Por GERARDO FERRO
El más reciente espectáculo político de Uribe, esta vez ante la Comisión de la Verdad, no es más que otro de sus acostumbrados juegos de engaño. El método es ya una patente en su accionar político. Se trató de una puesta en escena, una obra de teatro, una representación funambulesca. Quizá de manera inconsciente o inocente de parte del padre Francisco de Roux (quien salió a asumir su responsabilidad sobre los resultados de la charla), pero muy consciente de parte del Matarife. Todo en el escenario estaba dispuesto para acentuar de manera simbólica el poder de Uribe frente a la Verdad, el país y las víctimas.
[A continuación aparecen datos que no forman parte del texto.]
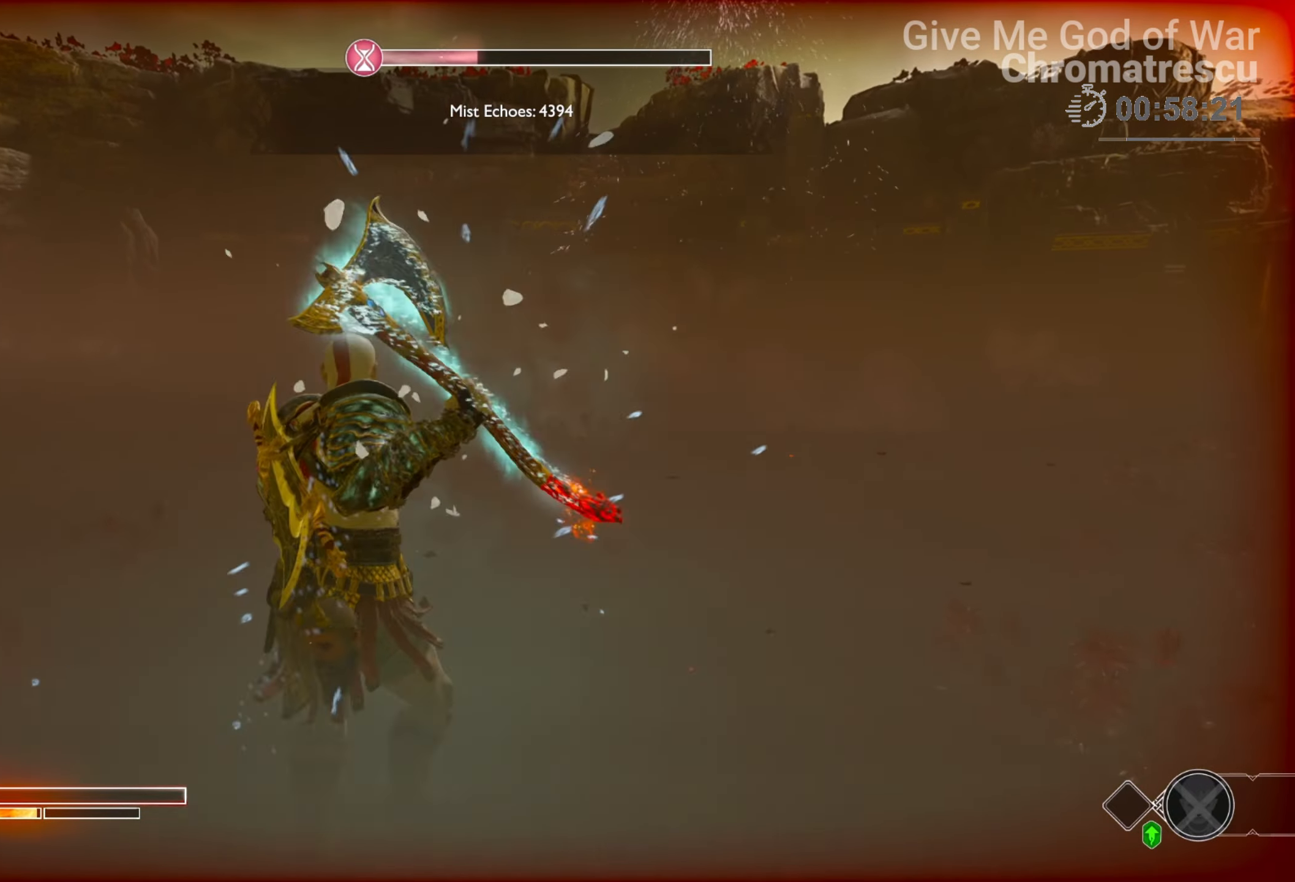
{"buttons": ["SQUARE"], "left_stick": "up", "right_stick": "center", "events": [[84, "L3", "down"], [186, "right_stick", "right"], [237, "L3", "up"], [305, "L3", "down"], [372, "right_stick", "center"], [440, "L3", "up"], [440, "SQUARE", "down"]]}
Lo más interesante del encuentro no fueron las excusas y mentiras dichas por Uribe, sino lo que se manifestó sin decirse. Por ejemplo, la disposición de los participantes. Una mesa separada del resto, a modo de altar para que los feligreses escuchen su discurso; Uribe sentado tras ese altar, distante de los miembros de la Comisión, como si estuvieran ahí para escuchar un monólogo, no para hacerle unas preguntas cuyas respuestas conduzcan al esclarecimiento de los hechos.
Pensemos además en el lugar escogido, una de las fincas del implicado, para enfatizar que están en sus dominios, en su reino, en su espacio de seguridad; los invitados son los otros, Uribe está ahí mostrando en silencio la imponencia de su poderío, como el terrateniente que acepta la visita del curita del pueblo para quitárselo de encima. Aterra todo el espacio que se ve de fondo, como si ese amplio terreno, en apariencia vacío, estuviera en realidad repleto de sombras de terror, de presencias al acecho. Es decir, la Verdad (o el deseo de Verdad sobre los falsos positivos) para nada importa: en esta que es mi tierra, mi reino, es mi finca-país, la única Verdad que importa es la mía.
Es ahí donde el asunto empieza a ponerse interesante. El que visitaba al implicado es un sacerdote, un representante de Dios entre los hombres pero, en este caso, de las víctimas. Lo que habría podido leerse como un acto confesional (Uribe confesando su responsabilidad -su pecado- ante un cura), terminó invirtiendo los roles de poder: aunque el confesor se mantuvo pasivo dejando que el pecador expusiera sus culpas, la absolución de esas culpas -potestad del confesor-, no se da porque el pecador no asume su rol, tan solo se defiende su pecado bajo argumentos cobardes y viles. Además, la disposición del escenario plantea una lectura aterradora: la palabra de Uribe está por encima de cualquier poder confesor, religioso o legal. La palabra de Uribe es la palabra de Dios.
Así lo creen Uribe y sus seguidores. La puesta en escena es entonces una manera de encubrir otra puesta en escena. Los asesinatos extrajudiciales eran eso, la confección de una charada sanguinaria y desalmada que asesinó a más de 6 mil inocentes para hacerlos pasar por guerrilleros. Así, el Uribismo construye una mentira para encubrir otra. Y al final, el espectáculo de Uribe «confesando» su poder para mentir de manera descarada, convirtiendo esa mentira en una verdad (la suya, la del dios del Ubérrimo), es el reflejo de lo que ha sido su carrera política: puestas en escena, engaños, construcción de personajes y testigos, espectáculos de títeres en la Casa de Nari para encubrir la ineptitud, espectáculos de payasos furibundos en el Congreso tapando la inmoralidad y la negligencia: la Seguridad Democrática convertida en espectáculo mediático que encubre crímenes, embajadas que esconden fincas cocaleras, ladrones, paracos y traquetos disfrazados de gente de bien.
El uribismo es la puesta en escena de un espectáculo de horror y bandidaje. Ese pequeño acto inservible en que terminó siendo la participación de Uribe en la Comisión de la Verdad es el gran reflejo de lo que han sido sus gobiernos: una mentira para engañar incautos. La verdad está ahí, frente a nosotros, expuesta en todo aquello que no vemos a simple vista.